··· Records provided ···

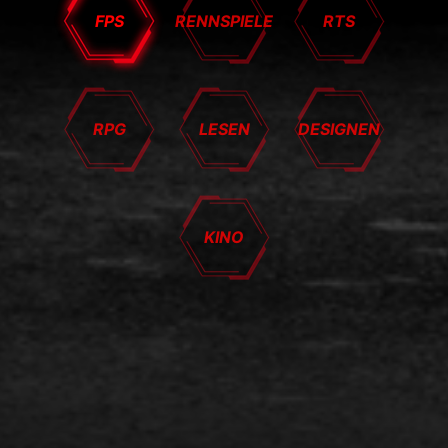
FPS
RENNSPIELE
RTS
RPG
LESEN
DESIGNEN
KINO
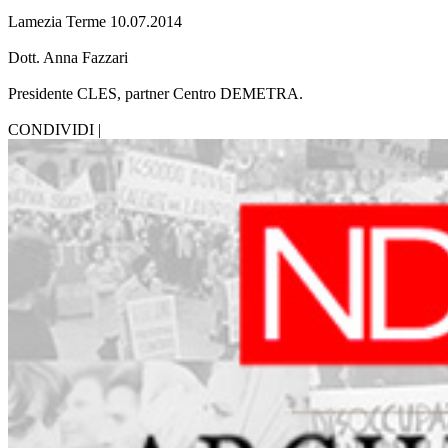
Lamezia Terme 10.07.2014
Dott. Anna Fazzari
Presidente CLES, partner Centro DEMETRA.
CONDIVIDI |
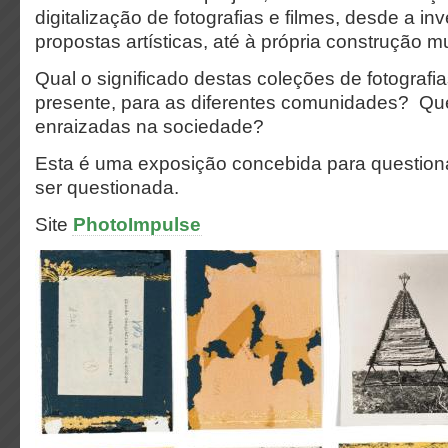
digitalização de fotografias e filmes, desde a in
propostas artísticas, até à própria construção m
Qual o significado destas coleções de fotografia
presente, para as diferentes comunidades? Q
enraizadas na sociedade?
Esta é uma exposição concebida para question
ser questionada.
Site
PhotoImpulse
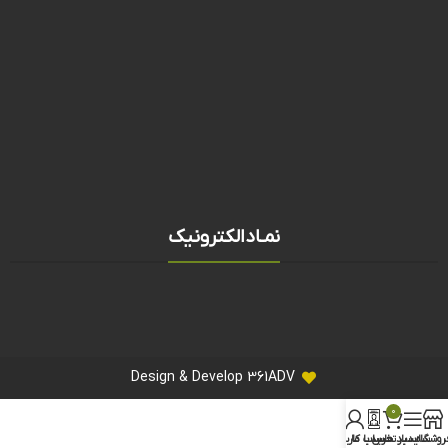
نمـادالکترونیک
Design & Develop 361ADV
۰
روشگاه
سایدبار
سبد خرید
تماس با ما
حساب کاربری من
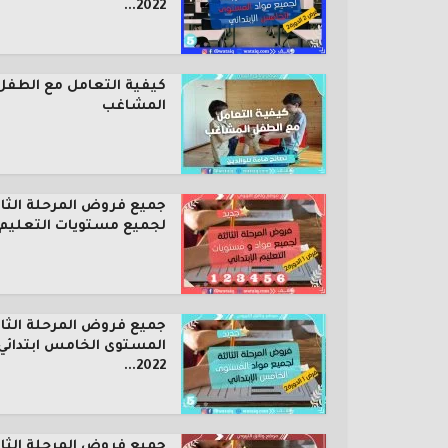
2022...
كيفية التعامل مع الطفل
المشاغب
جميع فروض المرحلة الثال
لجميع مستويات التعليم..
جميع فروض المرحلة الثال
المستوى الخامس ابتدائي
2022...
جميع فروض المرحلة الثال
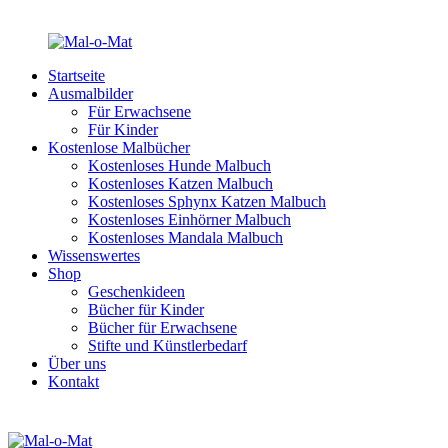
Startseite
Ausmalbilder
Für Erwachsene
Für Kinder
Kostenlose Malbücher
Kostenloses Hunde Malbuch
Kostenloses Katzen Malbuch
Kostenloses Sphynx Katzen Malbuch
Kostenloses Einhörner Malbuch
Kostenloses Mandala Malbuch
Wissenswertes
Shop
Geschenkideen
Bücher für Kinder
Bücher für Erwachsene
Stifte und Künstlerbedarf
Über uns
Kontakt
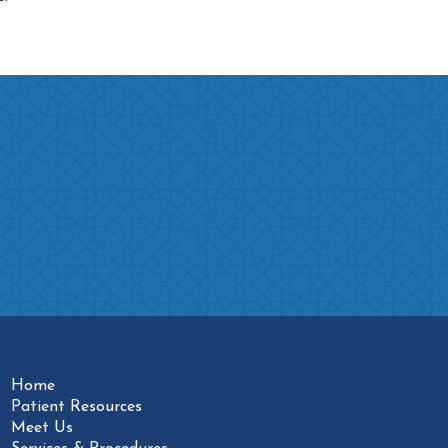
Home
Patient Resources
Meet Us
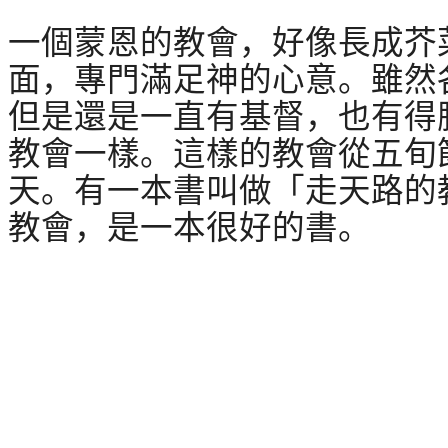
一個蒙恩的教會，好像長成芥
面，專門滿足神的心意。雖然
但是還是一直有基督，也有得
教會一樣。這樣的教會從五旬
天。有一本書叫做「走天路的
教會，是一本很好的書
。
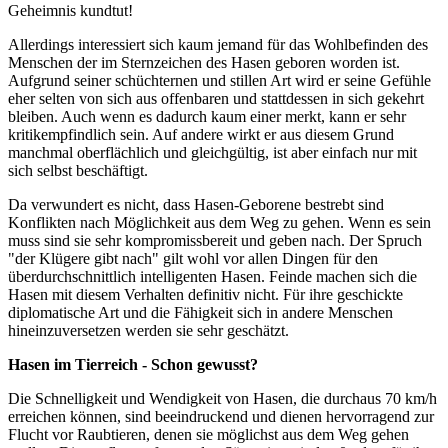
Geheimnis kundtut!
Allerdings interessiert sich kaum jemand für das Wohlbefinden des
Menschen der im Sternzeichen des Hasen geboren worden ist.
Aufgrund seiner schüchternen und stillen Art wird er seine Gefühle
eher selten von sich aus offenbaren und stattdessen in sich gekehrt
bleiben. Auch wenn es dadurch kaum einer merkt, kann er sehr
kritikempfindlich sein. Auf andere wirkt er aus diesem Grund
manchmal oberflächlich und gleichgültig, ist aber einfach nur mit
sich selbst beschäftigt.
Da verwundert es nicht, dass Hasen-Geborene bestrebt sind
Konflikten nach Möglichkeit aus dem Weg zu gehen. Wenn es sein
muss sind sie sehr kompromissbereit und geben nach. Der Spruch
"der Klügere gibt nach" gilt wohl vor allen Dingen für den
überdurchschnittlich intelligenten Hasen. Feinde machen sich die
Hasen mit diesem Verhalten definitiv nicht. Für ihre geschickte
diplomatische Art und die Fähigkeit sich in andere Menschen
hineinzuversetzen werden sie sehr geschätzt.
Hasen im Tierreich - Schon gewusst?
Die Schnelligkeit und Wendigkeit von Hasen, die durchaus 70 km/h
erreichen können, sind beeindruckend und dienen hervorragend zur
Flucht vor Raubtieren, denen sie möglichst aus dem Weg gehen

···

**Task instructions**.
If a line in the records above contains "sehr", copy that line.

**Reply**.
bleiben. Auch wenn es dadurch kaum einer merkt, kann er sehr
muss sind sie sehr kompromissbereit und geben nach. Der Spruch
hineinzuversetzen werden sie sehr geschätzt.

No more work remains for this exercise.